Julia Tugendhat has written this book mainly for her grandchildren, she says,
but the rest of us will find it enjoyable and informative. As the middle child of
Kenneth Blair Austin Dobson, who served the Colonial Service in Tanganyika from
1930 to 1957, Julia grew up in Tanganyika and went to school in Kenya (Loreto
Convent, Msongari, Nairobi, where she was permanently hungry). She echoes her
father's dismay at being continually shifted from post to post, just as he got to know
a district and its peoples. She delineates accurately the duties of a District Officer
- making sure the poll tax was collected and maintaining law and order. There
were, of course, the other duties, such as killing man-eating lions terrorising the
villagers, going on safari to local chiefs' domains, attending barazas, co-operating
with local missionaries etc. To settle African disputes, Dobson thought that 'a good
dose of common sense and a pragmatic approach were as important as knowledge
of the law'. Julia expresses well the conflict between the missionaries and DCs -
'District Officers were at pains to allow the natives to follow their customs without
due interference whereas some missionaries thought it their duty to stop polygamy,
combat the power of witch doctors and discourage puberty rituals like female
circumcision.'
We get to know Governor Twining, a believer that independence would come
sooner rather than later. Influenced by Twining, Julia's father 'always got cross when
the motives and good intentions of the British administrators were misconstrued or
impugned. He never doubted that whatever he and his colleagues did, they did in
the best interests of the Africans and the wellbeing of the country.' It is good to hear
this today, when colonialism is continually demeaned. Julia believed that her father
worked hard and honestly to deliver security, peace, justice, education, health and
improved agriculture.
We learn much about the social life of the government servants. Anyone travelling
through could be expected to be housed and fed by a fellow European. We hear
about Hans Cory, who collected African figurines and gave them to a museum. As
so often, these artefacts are now mouldering away uncatalogued and in disarray.

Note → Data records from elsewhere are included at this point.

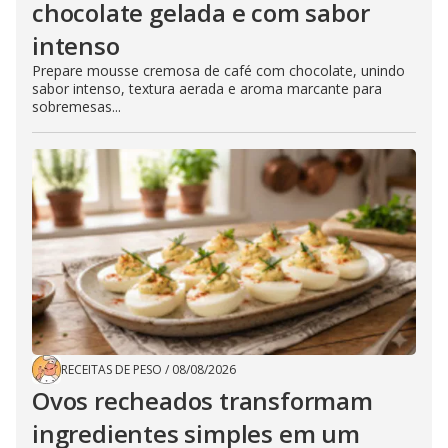
chocolate gelada e com sabor
intenso
Prepare mousse cremosa de café com chocolate, unindo
sabor intenso, textura aerada e aroma marcante para
sobremesas...
RECEITAS DE PESO
/
08/08/2026
Ovos recheados transformam
ingredientes simples em um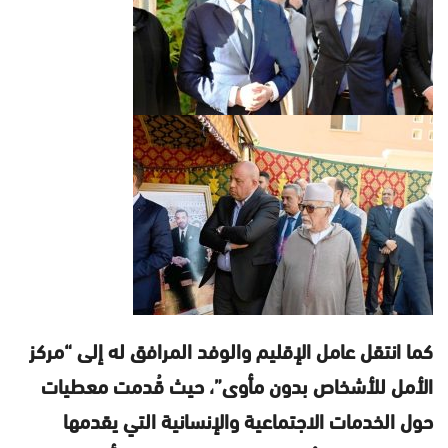
كما انتقل عامل الإقليم والوفد المرافق له إلى “مركز
الأمل للأشخاص بدون مأوى”، حيث قُدمت معطيات
حول الخدمات الاجتماعية والإنسانية التي يقدمها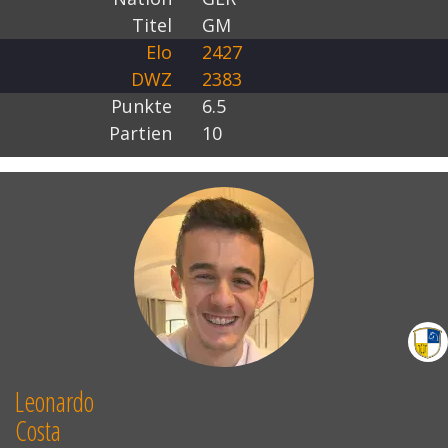
Titel
GM
Elo
2427
DWZ
2383
Punkte
6.5
Partien
10
Leonardo
Costa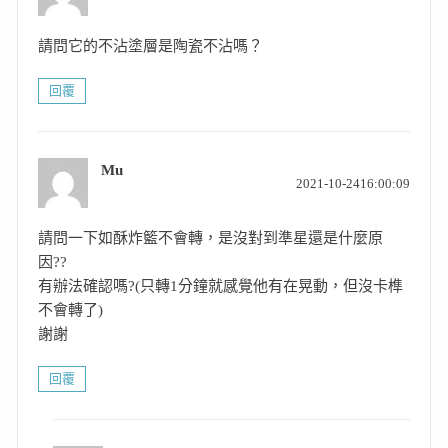
示:
請問它的不沾塗層是陶瓷不沾嗎？
回覆
Mu
表
2021-10-2416:00:09
示:
請問一下如酥炸籃不會轉，是沒對到準星還是什麼原
因??
有辦法確認嗎?(只轉1分鐘就感覺他有在晃動，但沒卡榫
不會轉了)
謝謝
回覆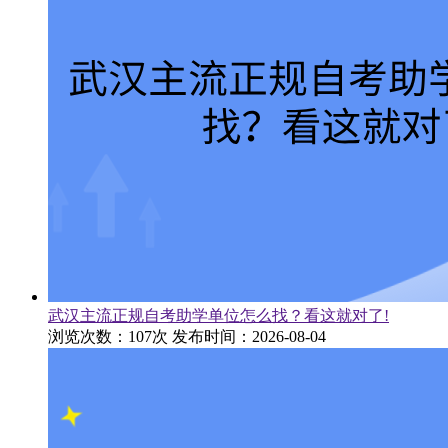
武汉主流正规自考助学单位怎么找？看这就对了!
浏览次数：107次
发布时间：2026-08-04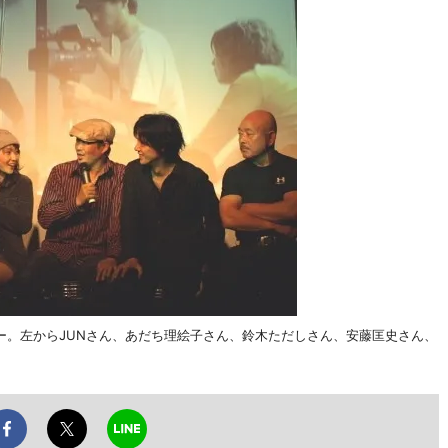
ー。左からJUNさん、あだち理絵子さん、鈴木ただしさん、安藤匡史さん、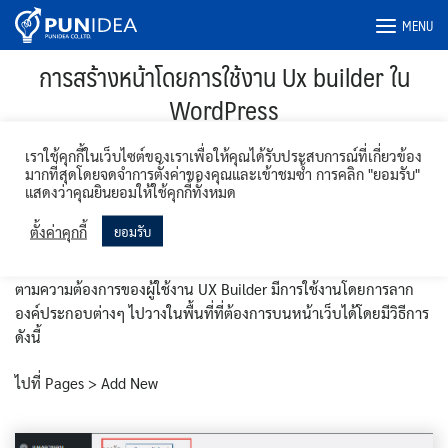
Skip
MENU
to
content
การสร้างหน้าโดยการใช้งาน Ux builder ใน
WordPress
เราใช้คุกกี้ในเว็บไซต์ของเราเพื่อให้คุณได้รับประสบการณ์ที่เกี่ยวข้อง
29/06/2023
Thaishopdesign Team
คู่มือการใช้งาน
,
บทความ
มากที่สุดโดยจดจำการตั้งค่าของคุณและเข้าชมซ้ำ การคลิก "ยอมรับ"
Wordpress
แสดงว่าคุณยินยอมให้ใช้คุกกี้ทั้งหมด
UX Builder เป็น Plugin ที่ช่วยในการจัดหน้าใน WordPress
ตั้งค่าคุกกี้
ยอมรับ
การสร้างหน้าโดยการใช้ Ux builder เป็นการสร้างหน้าได้หลากหลาย
ตามความต้องการของผู้ใช้งาน UX Builder มีการใช้งานโดยการลาก
องค์ประกอบต่างๆ ไปวางในพื้นที่ที่ต้องการบนหน้าเว็บได้โดยมีวิธีการ
ดังนี้
ไปที่ Pages > Add New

This is tragic', says Julia, 'because the tribal history recorded by Cory is in the
process of being lost.'
Children grew closer to their African servants than did adults, and Julia brings
this out well. As the story of what it was like to grow up in colonial society, this book
is valuable in recording a vanished age. It is also refreshingly well written (though
we would have preferred Karen Blixen not Blixon and Jane Austen not Austin). The
facility with her pen is not surprising, for Julia has written eleven books for children.
Her early education at Loreto Convent was good enough for her eventually to study
at Oxford University. She Is married to the MP Christopher Tugendhat. She shares
a trait with me - 'To this day the sound of carelessly running tap water makes me
feel anxious.' We both grew up where water was scarce.